La visite surprise du président turc Recep Tayyip Erdogan à Tunis n’a pas cessé de faire parler. Outre les réactions consternées de nombreux responsables politiques et autres acteurs de la société civile, c’est la question de l’ambition turque dans la région qui est posée. Et notamment sur la Libye.
En effet, la concrétisation stratégique d’une telle ambition passe par un investissement politique et militaire en Libye. Une perspective qui s’inscrit dans une histoire particulière; mais qui est un peu plus susceptible dans la région.
L’ancrage historique de la relation Turquie – Libye
Ainsi, cette séquence mérite une mise en perspective historique, afin de rappeler les liens qui relient la Turquie à la Libye. Et ainsi souligner la portée symbolique de l’interventionnisme néo-ottoman du président Erdogan.
Car, c’est en 1551 que les troupes du sultan ottoman Soliman le Magnifique conquirent Tripoli. En 1577, toute la Libye fut ottomane. Elle devint la Régence de Tripoli.
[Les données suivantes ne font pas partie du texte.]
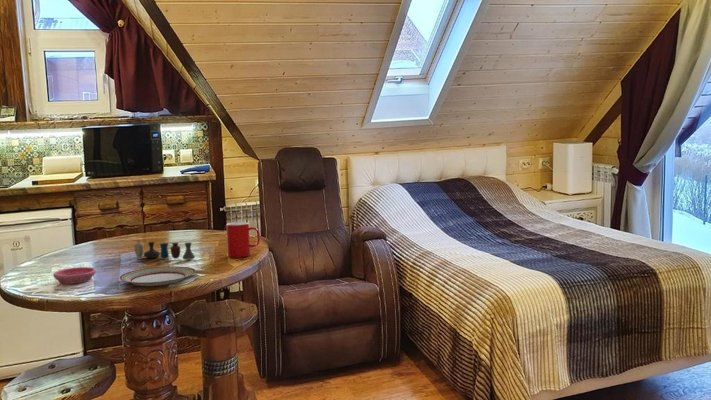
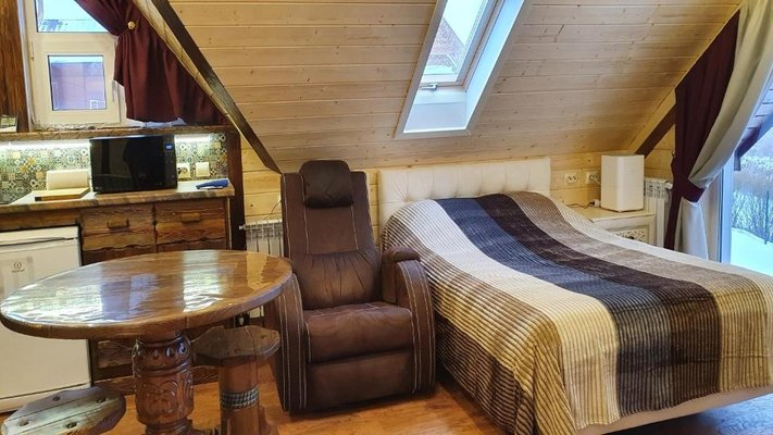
- plate [118,265,196,287]
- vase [133,241,196,261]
- saucer [52,266,97,285]
- cup [225,221,261,259]
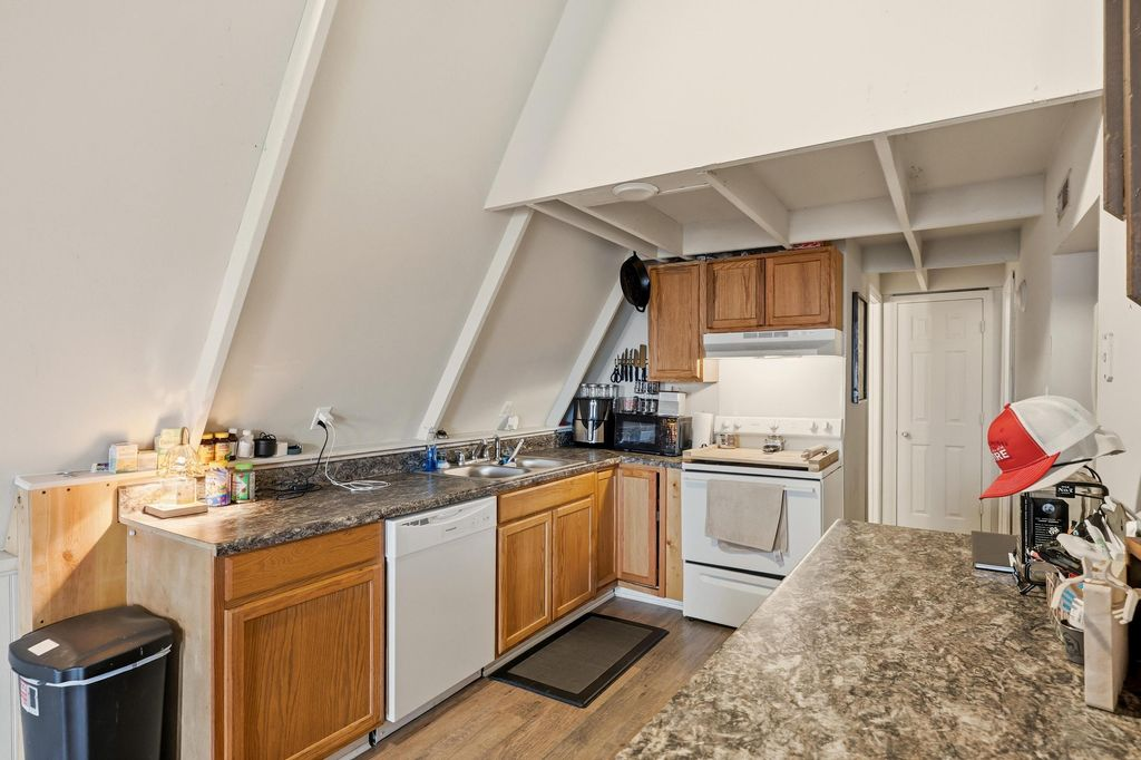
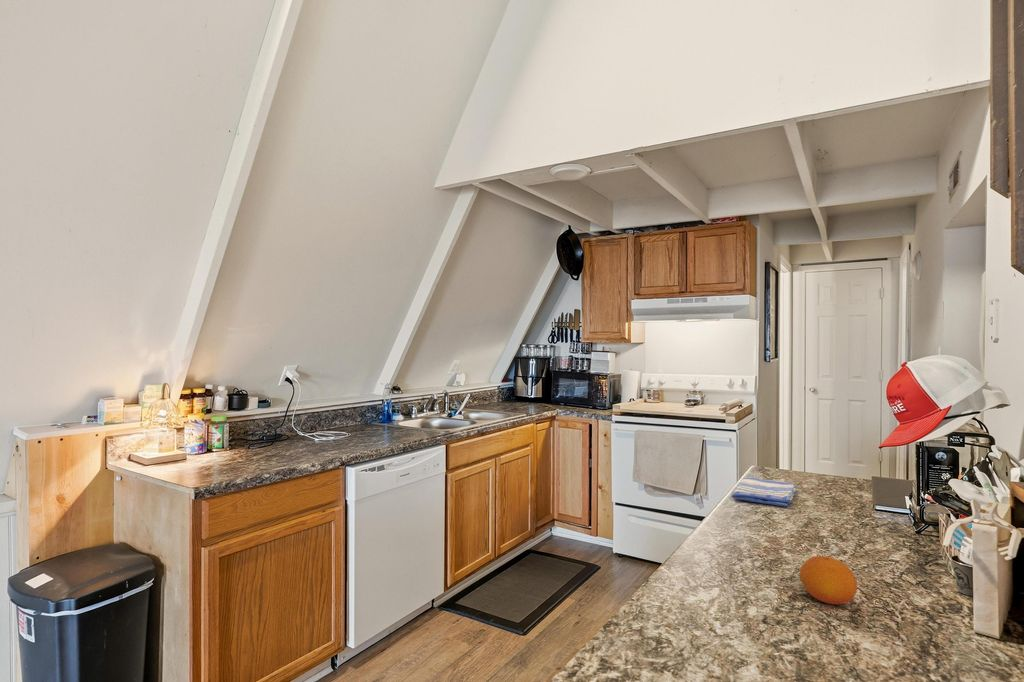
+ fruit [799,555,858,605]
+ dish towel [731,476,798,508]
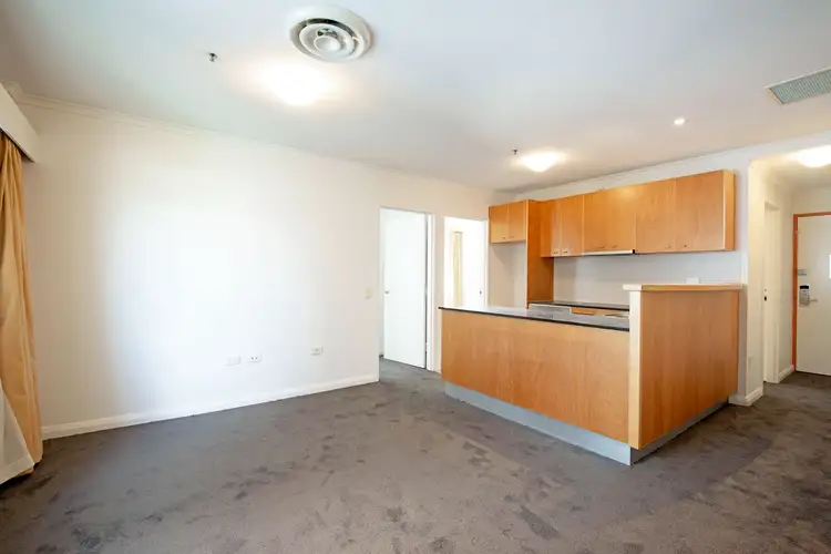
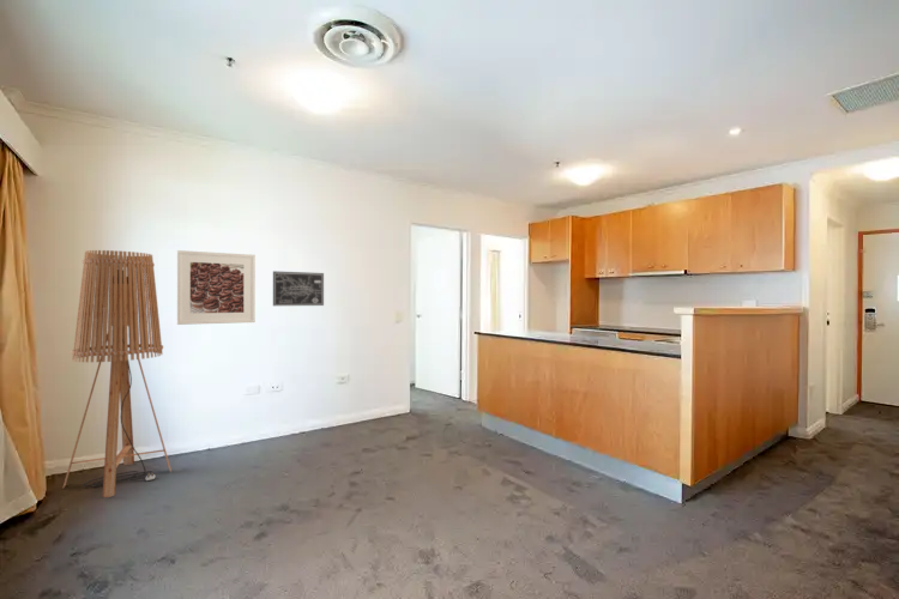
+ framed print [176,249,257,326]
+ floor lamp [61,249,173,498]
+ wall art [272,270,325,307]
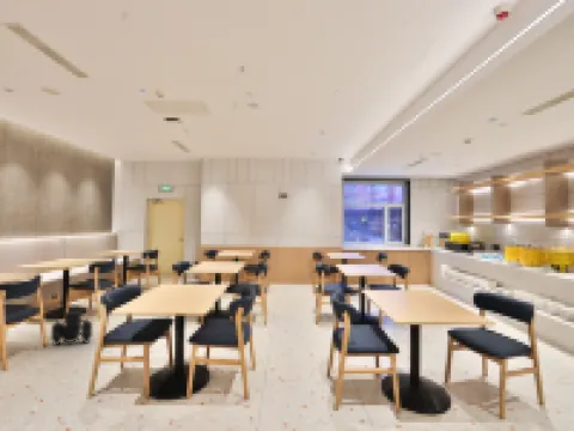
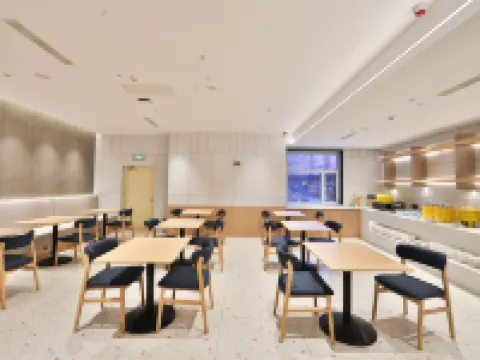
- backpack [49,304,93,346]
Le gouvernement de celle-ci fut confié à un Pacha. Il gérait alors une province plus ou moins autonome de l’Empire ottoman. Et dont le territoire correspondait grosso modo à celui de l’actuelle Libye.
D’ailleurs, la régence tirait ses revenus du carrefour commercial de Tripoli. La ville portuaire se trouvait au débouché des routes du commerce transsaharien qu’elle connectait au négoce méditerranéen.
En plus du commerce, les Tripolitains étaient la troisième base corsaire musulmane, derrière les régences d’Alger et de Tunis. Les navires commerciaux et militaires européens étaient alors traqués. En général, par les corsaires maghrébins et « libyens », en particulier.
Puis, la Régence de Tripoli gagna encore plus en autonomie sous le règne de la dynastie Karamanli (arrivée au pouvoir en 1711). Mais elle se trouve progressivement affaiblie par des luttes intestines. Alors, face au désordre interne et à la menace extérieure (française en particulier), en 1835, l’empire ottoman repris le contrôle direct de la Régence.
Désormais, la Libye fut gouvernée par des vizirs ottomans, via un wali. Néanmoins, le pouvoir glissa dans les mains du chef suprême de la Confrérie musulmane Senoussi, Mohammed ibn Ali al-Sanusi. A partir du début du XXe siècle, les Ottomans sont confrontés aux velléités de l’impérialisme italien. Après une victoire laborieuse de l’Italie en 1911, c’est la fin de l’emprise ottomane sur la Libye qui prend forme… avant de renaître?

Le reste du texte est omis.